OBJECTIFS
(A) Indiquez si chacune des affirmations suivantes est conforme à l'entretien sur l'agriculture russe, en répondant par oui ou par non et en citant à l'identique les mots décisifs du texte : (i) le groupe Youg Rossii est basé à Rostov ; (ii) ce groupe détient 35 % du marché russe de l'huile de tournesol ; (iii) selon Maurice Rossin, la majorité des acteurs agricoles russes sont prêts à entrer en compétition dans le monde.
(B) D'après l'entretien sur l'agriculture russe, que signifie faire de l'élevage selon Maurice Rossin ?
(C) Poursuivez l'entretien sur l'agriculture russe à partir de sa dernière phrase.

Et maintenant, on revient au niveau de la production d’avant. Mais disons que l’appareil de production agricole n’a pas suivi cette demande russe. Pas partout parce qu’il y a quand même quelques exploits dans ce système-là. Je suis en particulier le groupe Youg Rossii, qui est un groupe basé à Rostov de Sergueï Kisslov.
Thomas Béguin : C’est l’un des grands agro-holdings aujourd’hui…
Maurice Rossin : C’est l’un des grands agro-holdings puisque ce groupe-là fait actuellement 35% du marché russe d’huile de tournesol, qui a une production entièrement intégrée. Et il a une efficacité qui est assez stupéfiante et qui me surprend, il est capable d’être en compétition sur le marché mondial.
Donc il y a des gens… il y a dans tout ce fatras russe, des grands vainqueurs qui sont prêts à rentrer en compétition dans le monde. La majorité non. Mais il y a quelques exploits quand même.
Thomas Béguin : Dans les quelques gros acteurs internationaux qui se sont formés, ce n’est pas seulement des puissances financières aujourd’hui les agro-holdings. Il y a aussi quelques « pure players » ?
Maurice Rossin : Il y a des agro-holdings qui sont basés sur la finance et des agro-holdings qui sont basés sur l’agriculture. En général, réinjection de finances gagnées dans le commerce dans le domaine agricole, mais aussi mobilisation de fond d’états, parce que l’Etat malgré tout semble s’intéresser de plus en plus à l’agriculture. Et ça peut être un bon moyen pour mobiliser les fonds de l’état au nom de l’agriculture. Dire que les fonds ont bien été utilisés pour l’agriculture, ça c’est autre chose.
Thomas Béguin : Est-ce que l’état russe a saisi aujourd’hui les enjeux stratégiques et économiques de son agriculture ?
Maurice Rossin : Si on écoute les discours, oui.
Thomas Béguin : Si on écoute les discours… En réalité, on voit peu de choses bouger ?
Maurice Rossin : En réalité, on a toujours… quand des flux importateurs permettent des enrichissements importants à des gens qui ont de bonnes positions. Il est évident que certains ont quand même intérêt à ce que ça continue.
Si vous attendez beaucoup d’argent en important de la viande, pourquoi en produire sur place ? C’est là où la politique a son mot à dire. La politique, ce n’est pas mon secteur mais quand on regarde de loin, faire de l’élevage, c’est penser à long terme. Gagner de l’argent à court terme, c’est moins risqué et plus facile.

DONNÉES FOURNIES
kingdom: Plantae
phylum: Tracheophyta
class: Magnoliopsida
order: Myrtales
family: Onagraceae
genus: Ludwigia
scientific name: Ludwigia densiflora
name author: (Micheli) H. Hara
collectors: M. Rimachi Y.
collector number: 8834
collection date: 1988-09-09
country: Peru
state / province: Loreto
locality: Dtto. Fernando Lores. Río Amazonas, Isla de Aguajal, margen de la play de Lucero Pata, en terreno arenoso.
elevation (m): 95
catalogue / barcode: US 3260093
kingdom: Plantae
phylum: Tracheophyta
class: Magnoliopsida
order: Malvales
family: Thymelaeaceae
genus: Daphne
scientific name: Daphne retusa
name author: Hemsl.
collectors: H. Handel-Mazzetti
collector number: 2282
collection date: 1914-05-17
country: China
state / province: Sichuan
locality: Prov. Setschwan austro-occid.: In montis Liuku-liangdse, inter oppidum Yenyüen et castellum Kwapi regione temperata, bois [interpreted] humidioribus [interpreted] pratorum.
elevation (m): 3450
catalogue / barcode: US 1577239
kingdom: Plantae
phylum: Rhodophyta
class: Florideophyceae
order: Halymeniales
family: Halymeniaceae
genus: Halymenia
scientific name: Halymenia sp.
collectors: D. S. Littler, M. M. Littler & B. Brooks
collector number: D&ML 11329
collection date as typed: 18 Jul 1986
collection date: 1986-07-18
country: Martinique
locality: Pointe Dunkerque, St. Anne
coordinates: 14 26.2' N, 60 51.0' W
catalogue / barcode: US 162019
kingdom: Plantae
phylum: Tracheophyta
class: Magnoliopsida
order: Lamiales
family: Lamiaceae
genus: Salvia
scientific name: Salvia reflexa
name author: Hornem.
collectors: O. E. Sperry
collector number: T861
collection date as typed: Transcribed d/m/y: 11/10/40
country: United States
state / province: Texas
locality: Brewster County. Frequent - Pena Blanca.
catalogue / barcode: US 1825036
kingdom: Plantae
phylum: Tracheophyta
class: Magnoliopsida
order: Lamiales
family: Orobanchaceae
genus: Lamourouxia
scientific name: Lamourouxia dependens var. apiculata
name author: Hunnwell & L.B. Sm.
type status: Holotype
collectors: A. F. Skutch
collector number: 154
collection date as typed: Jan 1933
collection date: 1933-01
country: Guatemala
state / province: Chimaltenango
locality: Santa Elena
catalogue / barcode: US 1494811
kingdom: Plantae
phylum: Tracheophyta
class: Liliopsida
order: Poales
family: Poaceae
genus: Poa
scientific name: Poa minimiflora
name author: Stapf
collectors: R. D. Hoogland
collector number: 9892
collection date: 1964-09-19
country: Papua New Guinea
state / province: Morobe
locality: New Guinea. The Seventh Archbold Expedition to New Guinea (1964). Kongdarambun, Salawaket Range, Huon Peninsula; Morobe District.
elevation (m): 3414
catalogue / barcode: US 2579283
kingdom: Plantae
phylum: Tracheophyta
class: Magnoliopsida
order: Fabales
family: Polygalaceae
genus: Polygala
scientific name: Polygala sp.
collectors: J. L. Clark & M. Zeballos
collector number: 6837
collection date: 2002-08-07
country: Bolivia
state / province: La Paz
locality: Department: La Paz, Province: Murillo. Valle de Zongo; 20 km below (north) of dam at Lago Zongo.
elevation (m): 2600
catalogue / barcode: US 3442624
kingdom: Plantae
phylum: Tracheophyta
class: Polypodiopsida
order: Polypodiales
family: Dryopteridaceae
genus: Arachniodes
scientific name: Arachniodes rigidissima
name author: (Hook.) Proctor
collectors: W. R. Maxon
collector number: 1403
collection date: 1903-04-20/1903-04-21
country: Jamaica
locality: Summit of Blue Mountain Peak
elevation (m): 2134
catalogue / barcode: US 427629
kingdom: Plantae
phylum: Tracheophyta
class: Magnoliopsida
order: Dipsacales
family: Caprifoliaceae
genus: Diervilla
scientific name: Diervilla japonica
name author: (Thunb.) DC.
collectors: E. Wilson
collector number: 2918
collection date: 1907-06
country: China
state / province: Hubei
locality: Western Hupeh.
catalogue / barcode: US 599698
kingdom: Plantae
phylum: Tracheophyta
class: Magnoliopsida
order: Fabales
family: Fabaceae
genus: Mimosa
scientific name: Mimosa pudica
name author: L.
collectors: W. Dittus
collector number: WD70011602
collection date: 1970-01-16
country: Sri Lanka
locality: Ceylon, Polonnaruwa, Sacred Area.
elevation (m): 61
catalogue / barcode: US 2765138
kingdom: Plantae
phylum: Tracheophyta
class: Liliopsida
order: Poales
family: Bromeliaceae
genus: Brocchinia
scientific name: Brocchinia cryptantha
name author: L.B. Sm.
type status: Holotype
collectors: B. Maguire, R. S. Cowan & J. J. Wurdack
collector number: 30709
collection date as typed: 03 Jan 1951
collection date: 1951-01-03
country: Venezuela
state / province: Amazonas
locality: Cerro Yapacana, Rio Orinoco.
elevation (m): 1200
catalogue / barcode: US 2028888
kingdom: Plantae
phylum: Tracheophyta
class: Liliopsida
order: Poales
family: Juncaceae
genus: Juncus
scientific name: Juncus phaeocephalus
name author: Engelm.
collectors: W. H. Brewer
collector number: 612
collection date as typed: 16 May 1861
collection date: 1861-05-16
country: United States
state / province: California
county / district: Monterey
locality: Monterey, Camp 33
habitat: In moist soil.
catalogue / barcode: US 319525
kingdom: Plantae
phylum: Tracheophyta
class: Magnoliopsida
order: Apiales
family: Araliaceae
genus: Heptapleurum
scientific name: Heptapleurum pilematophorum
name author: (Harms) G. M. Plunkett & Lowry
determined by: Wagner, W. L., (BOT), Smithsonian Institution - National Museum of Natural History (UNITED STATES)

RÉPONSES FOURNIES
(A)
(i) Oui : « un groupe basé à Rostov de Sergueï Kisslov ».
(ii) Oui : « ce groupe-là fait actuellement 35% du marché russe d’huile de tournesol ».
(iii) Non : « La majorité non. »

(B) Selon lui, faire de l'élevage, c'est penser à long terme.

(C)
Thomas Béguin : Donc la Russie pourrait nourrir le monde. J’ai envie de demander les pieds dans le plat : Et la France dans tout ça ? La France, c’est un tout petit pays en comparaison de superficie…
Maurice Rossin : C’est un tout petit pays, mais qui donne beaucoup de grandes leçons. Et ce dont les Russes ne veulent plus avoir, c’est des leçons. Par contre, être un co-acteur au niveau de l’exploitation de ces potentialités russes… Là, il y a une potentialité phénoménale. Et, pour donner un exemple, parce qu’on n’est pas en Russie si on a pas d’anecdote : Tout le monde est en extase devant les ballets russes, devant la danse russe. C’est Petipa qui a tout inventé et Petipa, c’était un français de Marseille, qui s’est installé là-bas, qui est resté 20 ans, 30 ans, à Saint Petersbourg. Il a eu beaucoup de femmes et beaucoup d’enfants.
“Tout le monde est en extase devant les ballets russes, devant la danse russe. C’est Petipa qui a tout inventé et Petipa, c’était un français de Marseille”
Donc, ce qui a été fait dans l’art, puisqu’à l’époque, la Russie parlait français, (Il suffit de lire Tolstoï de Guerre et paix, la Russie parlait français). L’armée était allemande et le peuple était russe. Maintenant la France n’est peut-être plus le barbier que l’on retrouve dans Onéguine, ou le Petipa ou le Montferrand pour la cathédrale à Saint-Pétersbourg. Mais disons qu’elle peut, peut-être actuellement dans le domaine agricole, essayer de voir ce que nos brillants anciens ont fait, dans un secteur où ils avaient une prédominance, et ce qu’ils pourraient faire aujourd’hui dans un secteur où ils ont manifestement quelques difficultés à exprimer leur potentialité en France.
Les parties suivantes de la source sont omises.